An alarming number of women in India are getting premature menopause. The reason of premature menopause is premature ovarian failure. The causes of premature ovarian failure are idiopathic, genetic disorders like turner syndrome and fragile X syndrome, autoimmune diseases, tuberculosis of the genital tract, radiation or chemotherapy to pelvic region, hysterectomy, prolonged gonadotrophin-releasing hormone therapy, enzyme defects, resistant ovary, induction of multiple ovulation in infertility etc.In some cases, specially in India, inhibin alpha gene.
But India’s leading newspaper The Times of India’s report says something else.
Doctors are finding a drastic change in the biological clocks of women as the mean age of contracting menopause has come down to around 35 years about 10 years early than what it was a decade ago. Gynaecologists confirmed treating women entering menopause as early as in their late 20s or early 30s.
A five-year long study conducted by Sattvam, a city-based care centre for women and children, found that 432 of the 980 women covered entered menopause in the age group of 30-35 years, while 216 were between 35-40 years age. The centre has also treated 68 women, who entered menopause in the age group of 25-30 years, while 264 women were above 40 years of age.
“What is worrying is that 42% of these women are working women. Ramifications of early menopause in some cases have been so extreme that it has adversely affected their profession and in some cases their personal life too. Most of them complained of frequent mood swings, depression, anxiety and sleeplessness.

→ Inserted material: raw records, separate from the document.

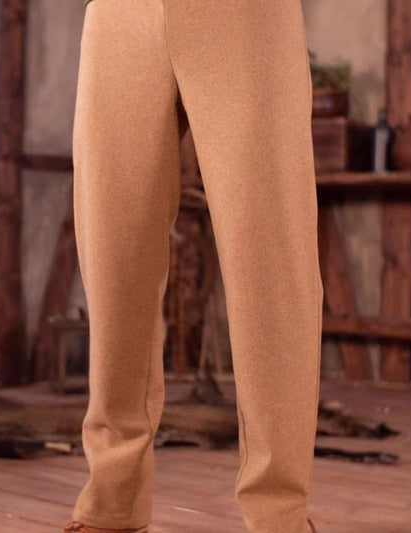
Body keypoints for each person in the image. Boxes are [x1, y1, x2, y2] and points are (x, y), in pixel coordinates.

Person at [65, 0, 323, 531]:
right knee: (114, 264)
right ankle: (111, 506)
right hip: (117, 16)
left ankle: (280, 517)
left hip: (244, 16)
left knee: (271, 268)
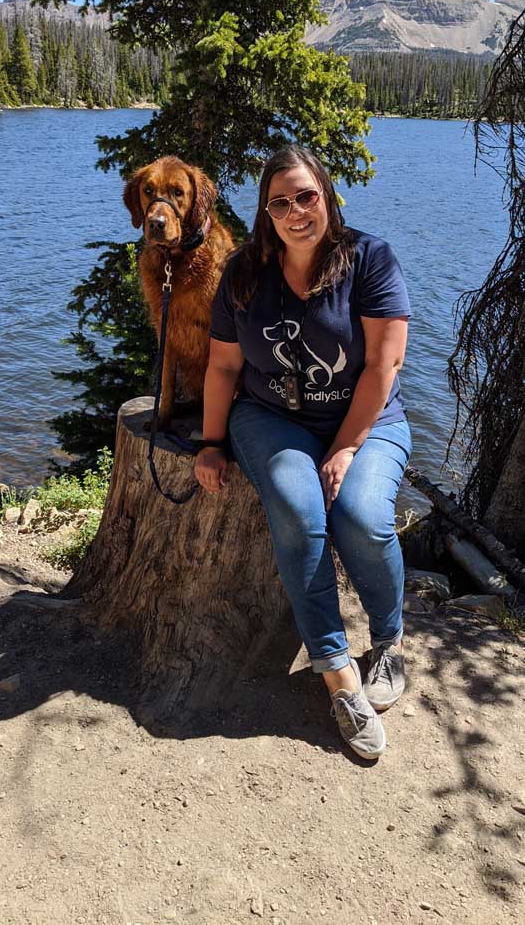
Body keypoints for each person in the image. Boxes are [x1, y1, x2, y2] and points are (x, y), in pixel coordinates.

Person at [194, 145, 411, 760]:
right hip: (271, 418)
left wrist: (345, 447)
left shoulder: (370, 260)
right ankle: (338, 671)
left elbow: (382, 366)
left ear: (328, 195)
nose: (295, 212)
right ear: (267, 213)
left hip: (367, 420)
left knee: (363, 517)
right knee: (299, 507)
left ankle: (389, 641)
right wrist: (212, 443)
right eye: (280, 202)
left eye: (306, 196)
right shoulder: (243, 273)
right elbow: (224, 364)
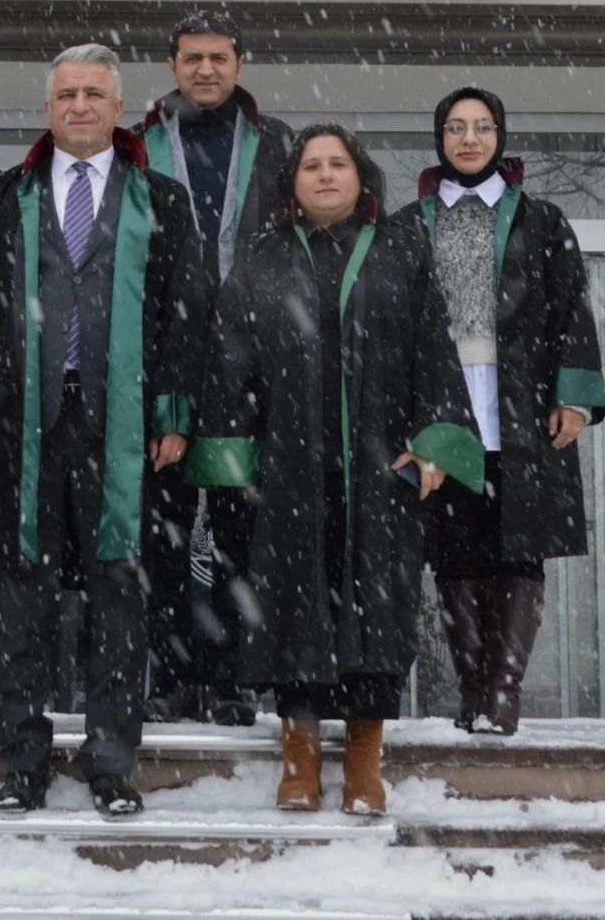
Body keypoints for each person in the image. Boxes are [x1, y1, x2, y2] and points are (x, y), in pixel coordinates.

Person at [187, 125, 483, 815]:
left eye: (338, 164)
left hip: (376, 473)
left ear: (360, 175)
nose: (325, 175)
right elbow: (228, 362)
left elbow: (434, 352)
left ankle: (362, 760)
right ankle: (299, 755)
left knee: (376, 611)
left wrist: (433, 446)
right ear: (292, 182)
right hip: (287, 474)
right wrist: (236, 464)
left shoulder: (400, 253)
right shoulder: (262, 260)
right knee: (294, 608)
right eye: (312, 166)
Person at [0, 44, 205, 817]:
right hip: (21, 425)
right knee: (20, 597)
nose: (81, 105)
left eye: (95, 94)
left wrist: (172, 413)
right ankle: (23, 765)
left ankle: (111, 763)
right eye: (67, 95)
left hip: (121, 427)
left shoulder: (160, 199)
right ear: (48, 107)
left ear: (119, 108)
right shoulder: (4, 199)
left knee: (119, 597)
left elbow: (186, 315)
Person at [394, 87, 605, 736]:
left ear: (500, 138)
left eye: (482, 127)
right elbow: (392, 327)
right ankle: (470, 690)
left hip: (521, 411)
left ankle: (504, 691)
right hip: (441, 412)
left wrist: (574, 396)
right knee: (455, 553)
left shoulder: (541, 221)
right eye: (456, 128)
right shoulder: (410, 225)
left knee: (518, 551)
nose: (469, 139)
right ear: (439, 139)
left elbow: (572, 310)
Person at [135, 10, 296, 725]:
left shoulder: (276, 144)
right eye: (192, 58)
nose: (206, 69)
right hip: (160, 357)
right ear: (172, 66)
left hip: (247, 363)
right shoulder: (138, 146)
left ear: (240, 63)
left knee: (236, 528)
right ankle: (171, 676)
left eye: (219, 57)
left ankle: (232, 678)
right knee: (163, 528)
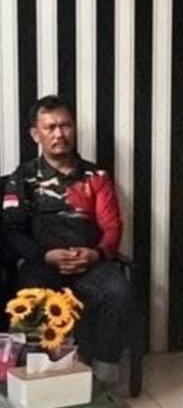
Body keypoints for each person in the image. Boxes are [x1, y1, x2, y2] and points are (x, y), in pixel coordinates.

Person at [3, 95, 131, 385]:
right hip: (42, 263)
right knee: (28, 296)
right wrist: (43, 255)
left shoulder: (96, 175)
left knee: (118, 292)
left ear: (74, 128)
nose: (59, 134)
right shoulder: (23, 176)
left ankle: (102, 379)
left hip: (92, 262)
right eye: (50, 127)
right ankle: (39, 377)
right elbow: (12, 230)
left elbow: (112, 226)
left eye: (65, 125)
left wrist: (96, 253)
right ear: (35, 134)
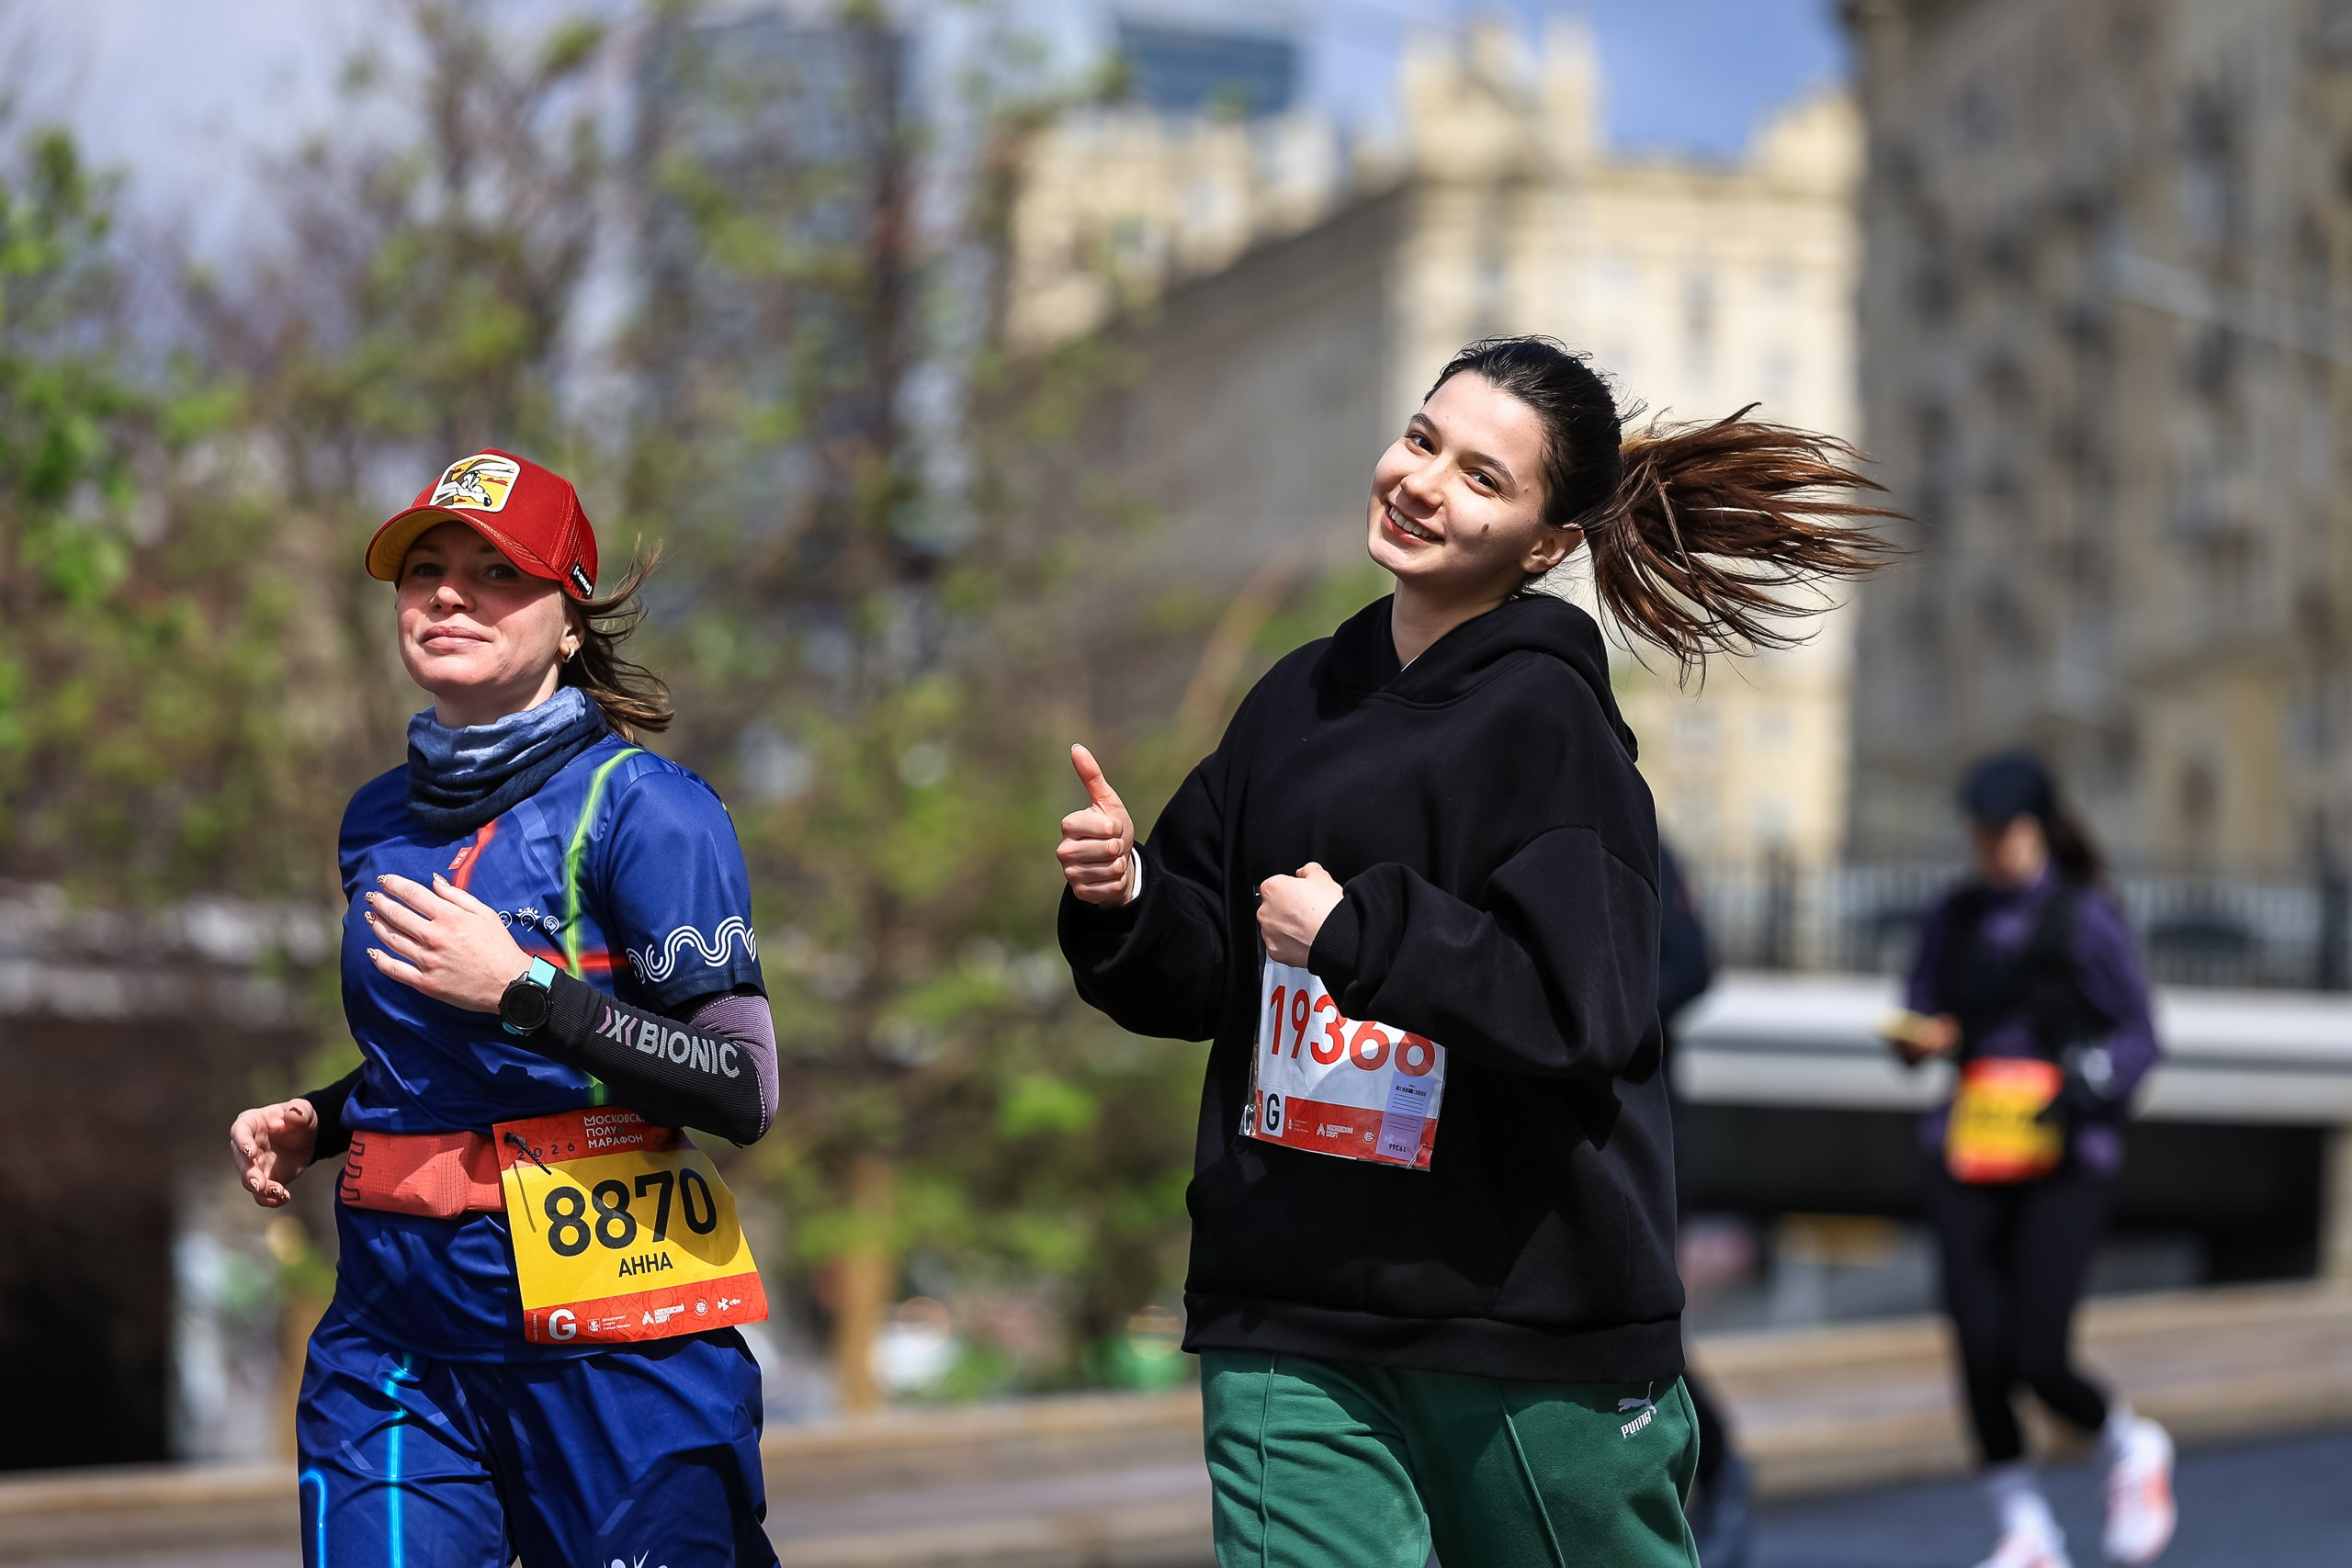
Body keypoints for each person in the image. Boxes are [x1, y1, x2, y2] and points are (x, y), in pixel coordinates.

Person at [1056, 336, 1888, 1567]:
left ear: (1546, 543)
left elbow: (1587, 1004)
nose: (1424, 481)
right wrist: (1126, 892)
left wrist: (1361, 933)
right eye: (1422, 439)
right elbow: (1201, 971)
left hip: (1521, 1322)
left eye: (1483, 478)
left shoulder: (1550, 722)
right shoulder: (1294, 699)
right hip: (1289, 1305)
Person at [227, 450, 781, 1568]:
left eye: (497, 572)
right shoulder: (375, 819)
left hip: (615, 1342)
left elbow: (744, 1089)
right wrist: (325, 1120)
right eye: (424, 569)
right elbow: (433, 1059)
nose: (448, 594)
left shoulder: (650, 811)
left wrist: (525, 991)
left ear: (569, 620)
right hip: (395, 1333)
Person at [1886, 752, 2174, 1568]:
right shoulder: (1956, 914)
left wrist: (2088, 1083)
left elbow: (2141, 1038)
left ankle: (2131, 1445)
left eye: (2001, 831)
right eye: (1976, 832)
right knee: (1977, 1349)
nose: (1988, 847)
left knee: (2036, 1354)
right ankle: (2026, 1530)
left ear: (2038, 826)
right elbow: (1921, 1006)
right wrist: (1919, 1037)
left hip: (2064, 1156)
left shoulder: (2086, 917)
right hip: (1970, 1150)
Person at [1655, 842, 1751, 1568]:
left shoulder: (1637, 835)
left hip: (1635, 1126)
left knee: (1635, 1327)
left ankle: (1717, 1467)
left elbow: (1692, 965)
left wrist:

All these are capable of causing many other lifestyle diseases,” said Dr Deepak Shah, a homoeopath and director, Sattvam.
Dr Gayatri Karthik, consultant obstetrician and gynaecologist, Manipal Hospitals, said: “Entering menopause in late 20s or early 30s is not very common, but still we get about 2-3 such cases in a year. I treated a 27-year-old patient for menopause about a year ago. Urban lifestyle, increasing use of artificial reproductive techniques and stress among others can be the reasons behind this. But with science making so much of progress and techniques available for assisted reproduction women need not worry.”
I do not think urban lifestyle, working outside home, using ‘artificial reproductive techniques'(!) and stress are the reasons of having early menopause. What is in the urban lifestyle, work, reproductive techniques and stress that prevents ovaries to work? I do not find a single possible link between them.
Is this ‘research’ to discourage women to work, to use contraceptives, and to encourage child marriage?
More research should be done to find out the scientific reasons, not the unscientific or the
pseudoscientific, of women’s menopause in their 20’s.